> **Your goal**
Filter the entries, keeping every line with the word "около".

=== Begin Enclosure ===

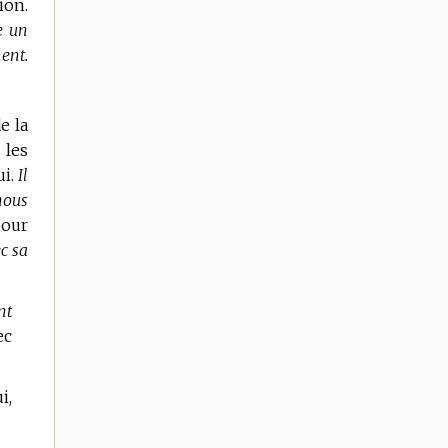
ion.
e un
ent.
e la
 les
ui.
Il
nous
our
c sa
nt
ec
i,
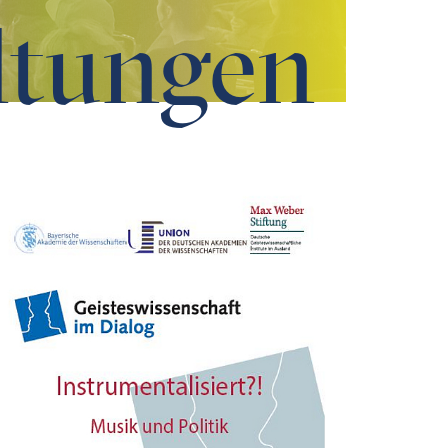
ltungen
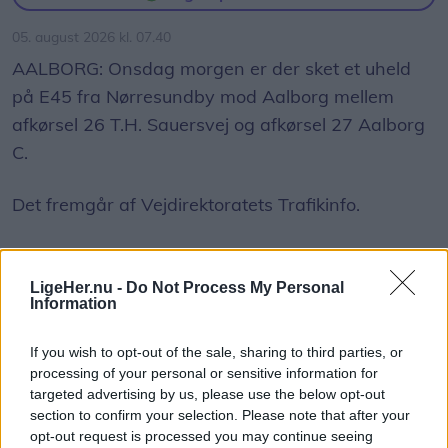
05. august 2026 kl. 07.40
AALBORG: Onsdag morgen er der sket et uheld
på E45 fra Nørresundby mod Aalborg mellem
afkørsel 26 T.H. Sauersvej og afkørsel 27 Aalborg
C.
Det fremgår af Vejdirektoratets Trafikinfo.
Uheldsstedet er sikret, men som følge af vragdele
på kørebanen er vejen spærret i sydgående
LigeHer.nu -
Do Not Process My Personal
Information
retning.
If you wish to opt-out of the sale, sharing to third parties, or
Det endelige arbejde forventes at være færdigt
processing of your personal or sensitive information for
Vis mere
omkring 08.30.
targeted advertising by us, please use the below opt-out
Del artikel
section to confirm your selection. Please note that after your
opt-out request is processed you may continue seeing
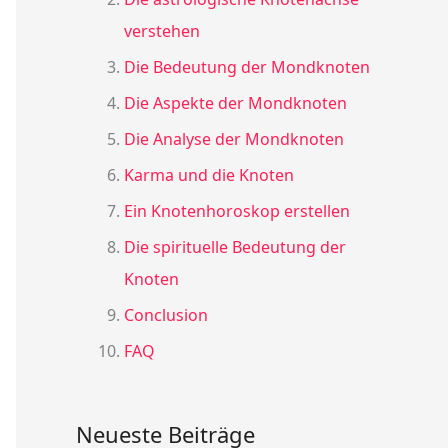
verstehen
Die Bedeutung der Mondknoten
Die Aspekte der Mondknoten
Die Analyse der Mondknoten
Karma und die Knoten
Ein Knotenhoroskop erstellen
Die spirituelle Bedeutung der
Knoten
Conclusion
FAQ
Neueste Beiträge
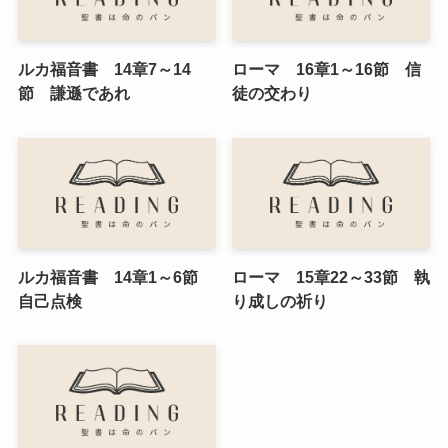
ルカ福音書 14章7～14
ローマ 16章1～16節 信
節 謙遜であれ
徒の交わり
ルカ福音書 14章1～6節
ローマ 15章22～33節 執
自己点検
り成しの祈り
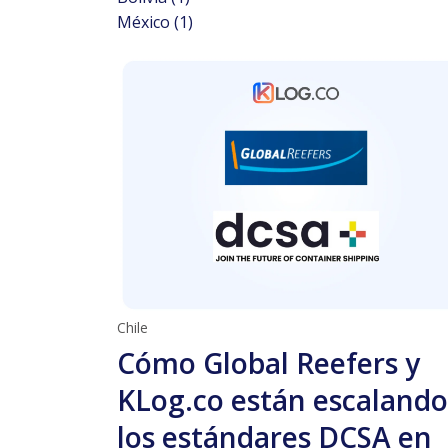
México
(1)
Chile
Cómo Global Reefers y
KLog.co están escalando
los estándares DCSA en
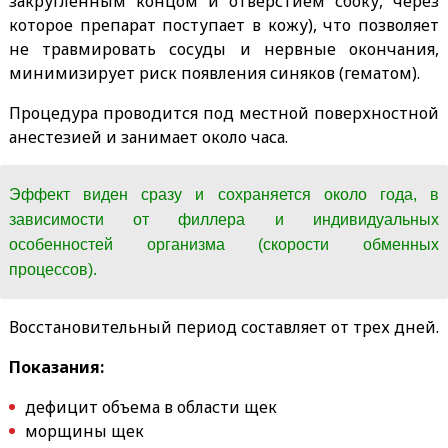
закругленным концом и отверстием сбоку, через
которое препарат поступает в кожу), что позволяет
не травмировать сосуды и нервные окончания,
минимизирует риск появления синяков (гематом).
Процедура проводится под местной поверхностной
анестезией и занимает около часа.
Эффект виден сразу и сохраняется около года, в
зависимости от филлера и индивидуальных
особенностей организма (скорости обменных
процессов).
Восстановительный период составляет от трех дней.
Показания:
дефицит объема в области щек
морщины щек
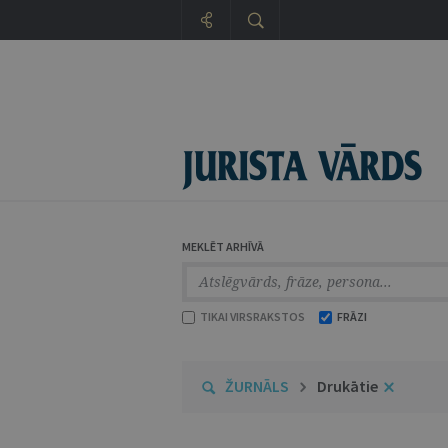
MEKLĒT ARHĪVĀ
TIKAI VIRSRAKSTOS
FRĀZI
ŽURNĀLS
Drukātie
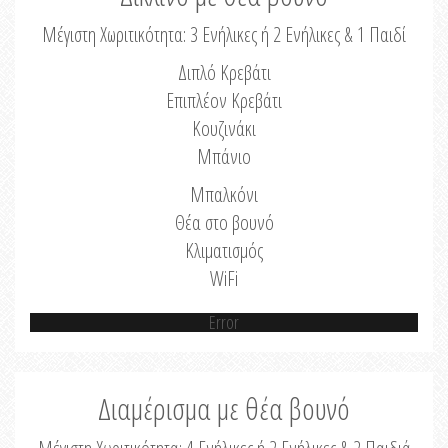
Μέγιστη Χωριτικότητα: 3 Ενήλικες ή 2 Ενήλικες & 1 Παιδί
Διπλό Κρεβάτι
Επιπλέον Κρεβάτι
Κουζινάκι
Μπάνιο
Μπαλκόνι
Θέα στο βουνό
Κλιματισμός
WiFi
Error
Διαμέρισμα με θέα βουνό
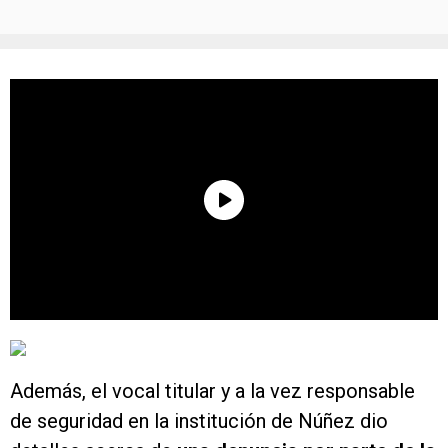
Además, el vocal titular y a la vez responsable
de seguridad en la institución de Núñez dio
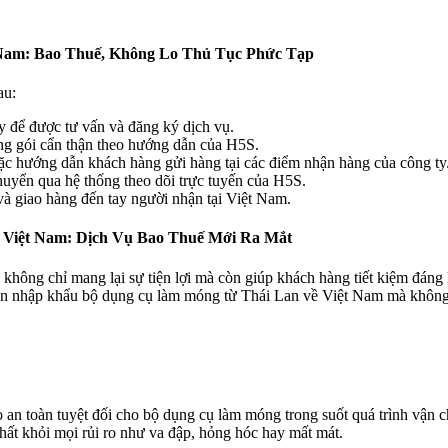
Nam: Bao Thuế, Không Lo Thủ Tục Phức Tạp
au:
y để được tư vấn và đăng ký dịch vụ.
 gói cẩn thận theo hướng dẫn của H5S.
c hướng dẫn khách hàng gửi hàng tại các điểm nhận hàng của công ty
huyển qua hệ thống theo dõi trực tuyến của H5S.
và giao hàng đến tay người nhận tại Việt Nam.
 Việt Nam: Dịch Vụ Bao Thuế Mới Ra Mắt
ông chỉ mang lại sự tiện lợi mà còn giúp khách hàng tiết kiệm đáng k
cần nhập khẩu bộ dụng cụ làm móng từ Thái Lan về Việt Nam mà không m
àn tuyệt đối cho bộ dụng cụ làm móng trong suốt quá trình vận chuy
hất khỏi mọi rủi ro như va đập, hỏng hóc hay mất mát.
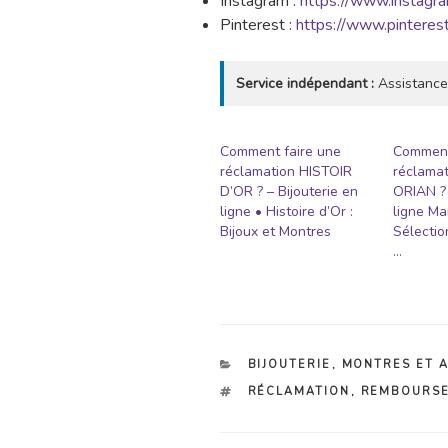
Instagram :
https://www.instagra
Pinterest :
https://www.pinterest
Service indépendant :
Assistance
Comment faire une
Comment
réclamation HISTOIR
réclama
D’OR ? – Bijouterie en
ORIAN ? 
ligne • Histoire d’Or :
ligne Ma
Bijoux et Montres
Sélectio
…
CATÉGORIES
BIJOUTERIE
,
MONTRES ET 
ÉTIQUETTES
RÉCLAMATION
,
REMBOURS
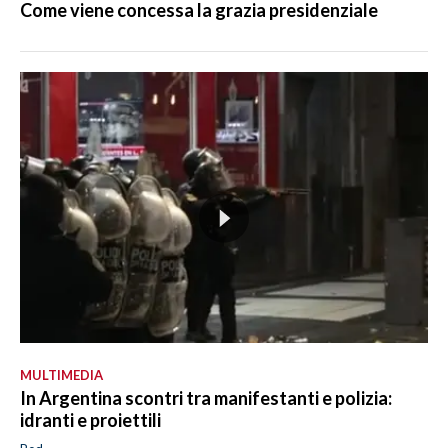
Come viene concessa la grazia presidenziale
MULTIMEDIA
In Argentina scontri tra manifestanti e polizia:
idranti e proiettili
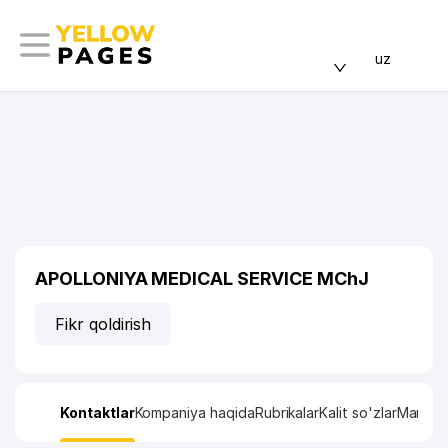
uz
APOLLONIYA MEDICAL SERVICE MChJ
Fikr qoldirish
Kontaktlar
Kompaniya haqida
Rubrikalar
Kalit so'zlar
Manzil x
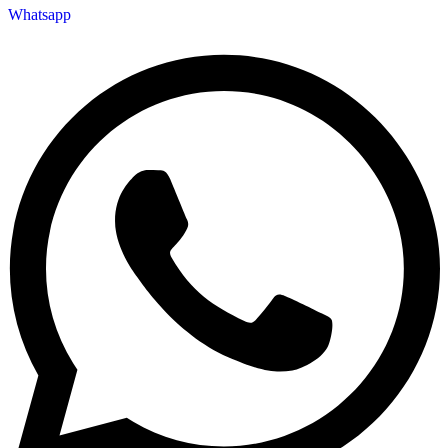
Whatsapp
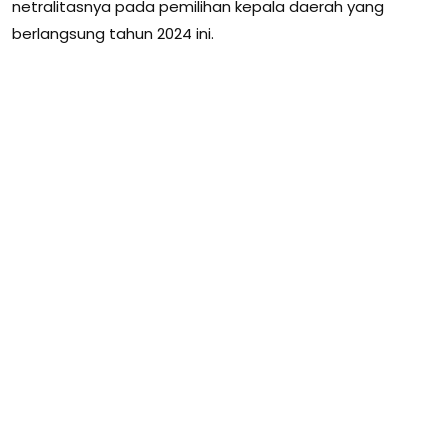
netralitasnya pada pemilihan kepala daerah yang
berlangsung tahun 2024 ini.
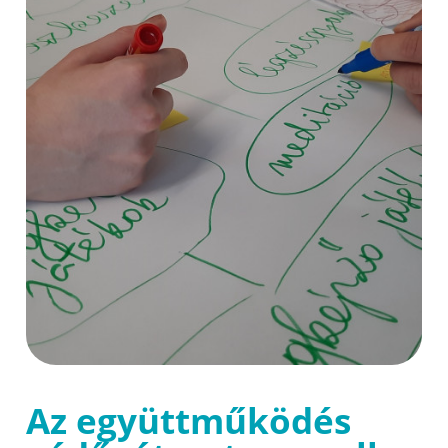
Az együttműködés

=== End Enclosure ===

> **Task response**
анестезией и занимает около часа.
Эффект виден сразу и сохраняется около года, в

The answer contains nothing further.